Measurements taken within 48 hours after the onset of AMI showed significantly lower calf blood flow (p<0.05) and calf venous capacitance (p<0.01) and higher calf vascular resistance (p<0.05) in all AMI classifications compared to 10 normal subjects.
In uncomplicated AMI group (Killip I and HS-I) calf blood flow and venous capacitance were significantly reduced while calf vascular resistance remained unchanged from normal. In AMI complicated by pulmonary congestion (Killip II and HS-II), in addition to reduced calf venous capacitance, calf blood flow was further significantly reduced (p<0.05) due, in part, to a rise in calf vascular resistance (p<0.05). In AMI complicated by severe heart failure and shock (Killip III, VI and HS-IV), mean changes in the periphery were not statistically different from those seen in patients with pulmonary congestion alone. In patients with AMI complicated by poor peripheral perfusion (HS-III), the peripheral changes did not show significant differences from those seen in uncomplicated AMI (HS-I).
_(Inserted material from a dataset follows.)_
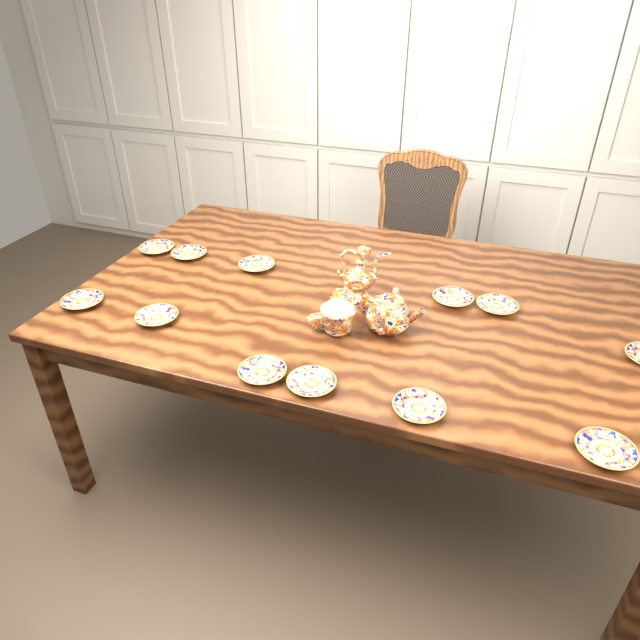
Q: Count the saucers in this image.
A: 12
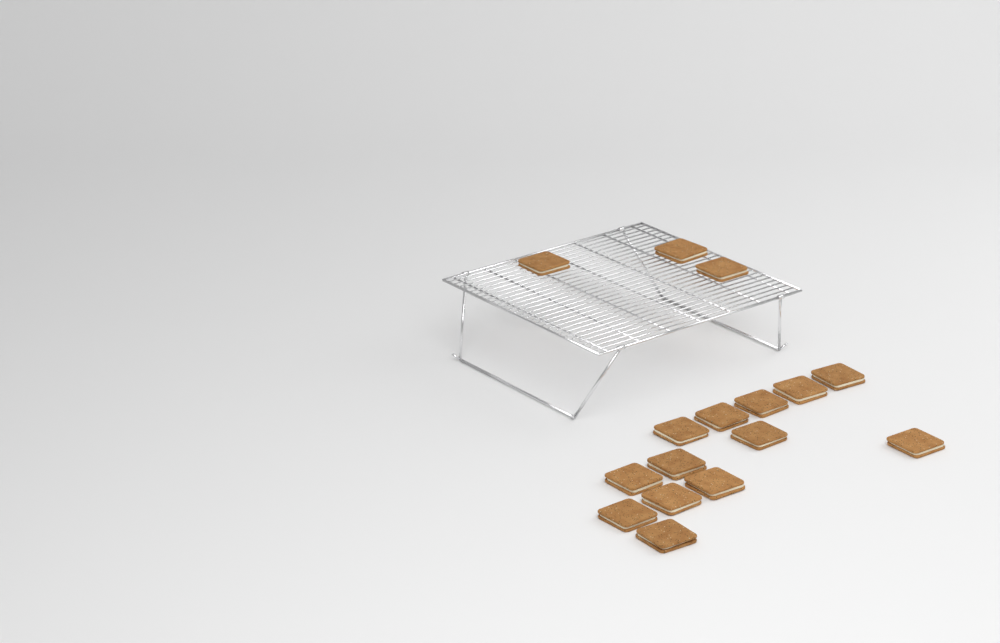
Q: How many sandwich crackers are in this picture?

Significant correlations were found between calf blood flow and PCWP (r=-0.37, p<0.05) and CVP (r=-0.31, p<0.05); calf vascular resistance and PCWP (r=+0.36, p<0.05) and systemic vascular resistance (r=+0.43, p<0.01).
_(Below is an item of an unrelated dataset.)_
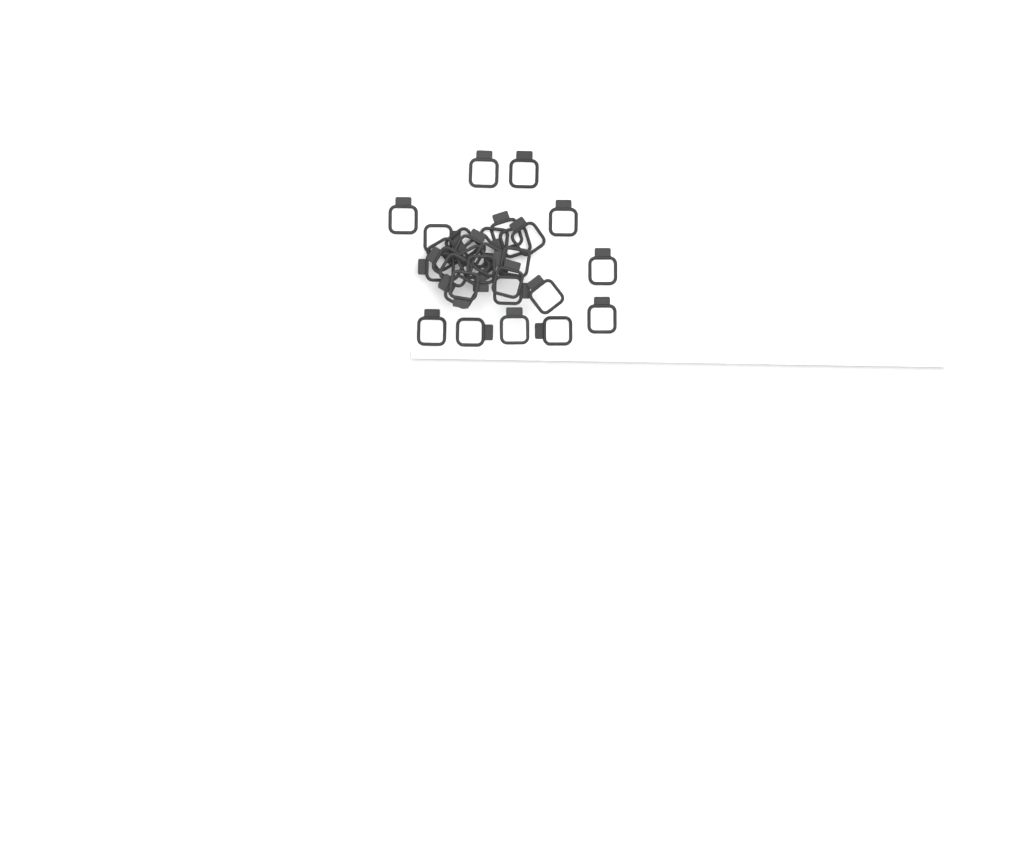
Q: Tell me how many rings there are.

Sequential daily peripheral hemodynamic changes in 14 H-I patients not requiring specific therapy showed that calf blood flow took 5 days, calf vascular resistance 3 days and calf venous capacitance 7 days to return to within normal levels.
Our results show that 1) resistance vessel constriction is greater with higher PCWP and CVP, 2) maximum constriction of capacitance vessels occurs even in the absence of forward or backward failure, and 3) the constriction of capacitance vessels is more prolonged than that of resistance vessels in uncomplicated AMI.